Although the FBI eventually cleared the man of wrongdoing, police officials have transferred the officer involved and are investigating the incident while insisting that the TSA, not police, has the authority to keep a suspicious person from boarding a flight.
“Our job is not to be the gatekeepers,” police Capt. Dwayne Ready said. “That burden falls squarely on the airline and TSA to make that final decision.
. . .
The report states that a man with a Middle Eastern name and a ticket for a Delta Airlines flight to Atlanta shook his head when screeners asked if he had a laptop computer in his baggage, but an X-ray machine operator detected a laptop.
A search of the man’s baggage revealed a clock with a 9-volt battery taped to it and a copy of the Quran, the report said. A screener examined the man’s shoes and determined that the “entire soles of both shoes were gutted out.”
No idea what the real story is here.
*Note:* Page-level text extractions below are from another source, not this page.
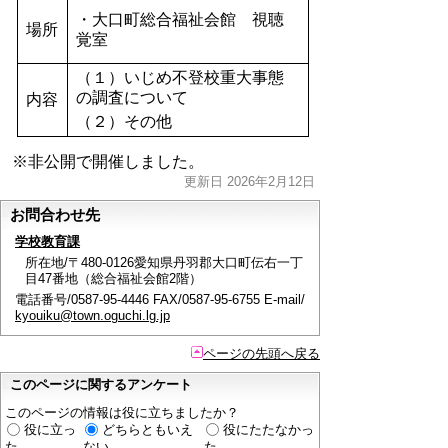
・大口町総合福祉会館 視聴
場所
覚室
（１）いじめ不登校重大事態
の調査について
内容
（２）その他
※非公開で開催しました。
更新日 2026年2月12日
お問合わせ先
学校教育課
所在地/〒480-0126愛知県丹羽郡大口町伝右一丁
目47番地（総合福祉会館2階）
電話番号/0587-95-4446 FAX/0587-95-6755 E-mail/
kyouiku@town.oguchi.lg.jp
ページの先頭へ戻る
このページに関するアンケート
このページの情報は役に立ちましたか？
役に立っ
どちらともいえ
役にたたなかっ
た
ない
た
Hopefully someone figures it out, works on clarifying procedures, and we don’t hear about this kind of snafu again (because it doesn’t happen, not because no one reports it next time…). I should mention that I may be picking up the wrong side of the story anyway:
The incident gained enough attention at higher levels of the TSA that the FBI was asked to investigate. The TSA issued a statement saying its screeners “acted in accordance with their training and protocols.”
FBI Special Agent Stephen Emmett in Atlanta said agents there investigated the passenger.
“It was looked at and deemed a non-event,” Emmett said, declining to give further details.
So maybe the bomb-parts thing is just an erroneous part of the report.